El caso César Duarte se ha banalizado a tal extremo, que ya prácticamente a nadie le interesa, salvo a la gobernadora Maru Campos, que no sabe qué hacer con el espinoso asunto que la involucra y que, llegado el caso, le acarreará de por vida el desprestigio de haberlo puesto en libertad, quizás empezando por una modificación a la medida cautelar, que le permita al tirano ir a mover los hilos de su liberación desde la comodidad de su casa.

Los medios comprados por el gobierno estatal han contribuido a esa banalización. En primer lugar porque sus notas son la paja del escándalo: que si Duarte está o no enfermo, que si entró o salió de un hospital, pero nunca acerca del fondo de la corrupción sexenal que padecimos los chihuahuense de 2010 a 2016.

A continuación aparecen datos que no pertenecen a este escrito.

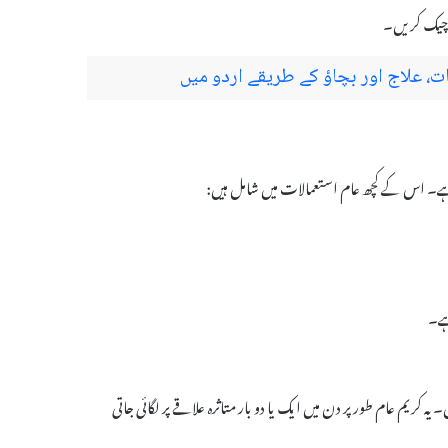
ل چیک کریں۔
، علاج اور بچاؤ کے طریقے اردو میں
ہے۔
یں۔ یہ کریم عام طور پر دن میں ایک یا دو بار متاثرہ علاقے پر لگائی جاتی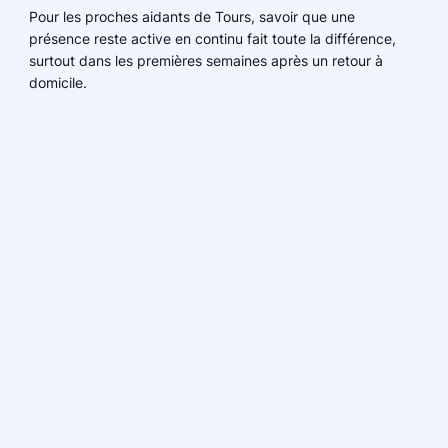
Pour les proches aidants de Tours, savoir que une
présence reste active en continu fait toute la différence,
surtout dans les premières semaines après un retour à
domicile.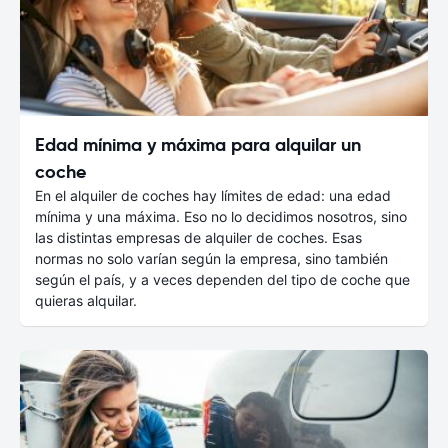
Edad mínima y máxima para alquilar un
coche
En el alquiler de coches hay límites de edad: una edad
mínima y una máxima. Eso no lo decidimos nosotros, sino
las distintas empresas de alquiler de coches. Esas
normas no solo varían según la empresa, sino también
según el país, y a veces dependen del tipo de coche que
quieras alquilar.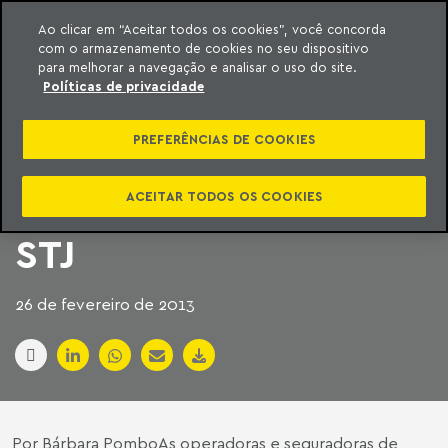
Ao clicar em “Aceitar todos os cookies”, você concorda
com o armazenamento de cookies no seu dispositivo
ara o conteúdo
Machado Meyer
para melhorar a navegação e analisar o uso do site.
Políticas de privacidade
PLANOS DE SAÚDE
PREFERÊNCIAS DE COOKIES
ESTÃO A UM VOTO DE
VENCER DISPUTA NO
ACEITAR TODOS OS COOKIES
STJ
26 de fevereiro de 2013
Por Bárbara PomboAs operadoras e seguradoras de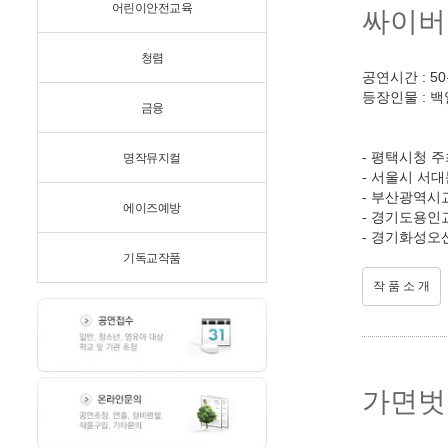
어린이안전교육
싸이버
청렴
공연시간 : 5
등장인물 : 백
금융
- 평택시청 
명작뮤지컬
- 서울시 서
- 부산광역시
에이즈예방
- 경기도용인
- 경기화성오
기독교작품
작 품 소 개
가면벗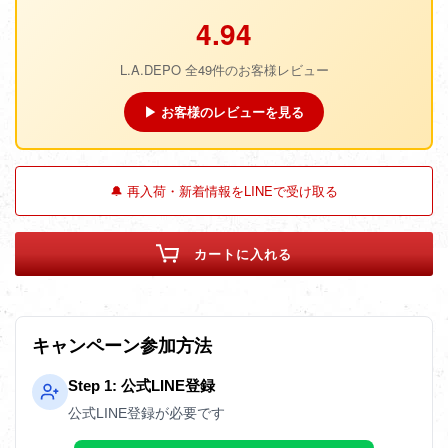
4.94
L.A.DEPO 全49件のお客様レビュー
▶ お客様のレビューを見る
🔔 再入荷・新着情報をLINEで受け取る
カートに入れる
キャンペーン参加方法
Step 1: 公式LINE登録
公式LINE登録が必要です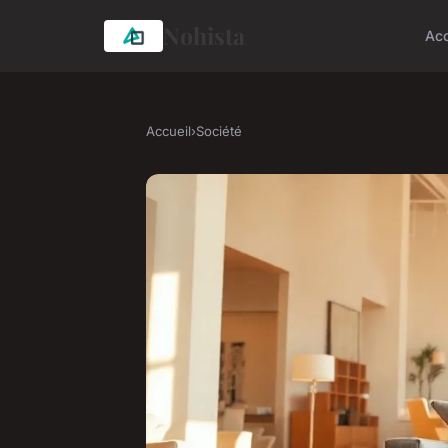
Nohista
Acc
Accueil
›
Société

Aquí el elemento clave es la imploración de piedad para el “desvalido” Duarte. Él quiere que le tengamos lástima, que creamos que bendice a Chihuahua, y hasta llora frente a las cámaras, en la entrevista que le hizo Antonio Payán para el periódico digital Omnia, en el cuarto de hospital, supuestamente postrado en una cama, que Duarte aprovechó para convertir en su nueva tribuna.

El cien por ciento de la entrevista es una especie de informe de gobierno de Duarte, cargada de nostalgia, de cuando practicaba aquella la máxima de que “el poder es para poder”. El periodista –de alguna manera hay que llamarlo–, asumió el rol de los libretistas de teatro, que se colocaban en la concha del escenario para que los actores fueran siguiendo el apego al guión y el actor no se equivocara. En otras palabras, Payán actuó como el equivalente moderno de un teleprompter.

Una farsa más. Duarte, llorón, parlanchín y confiado en su pronta liberación.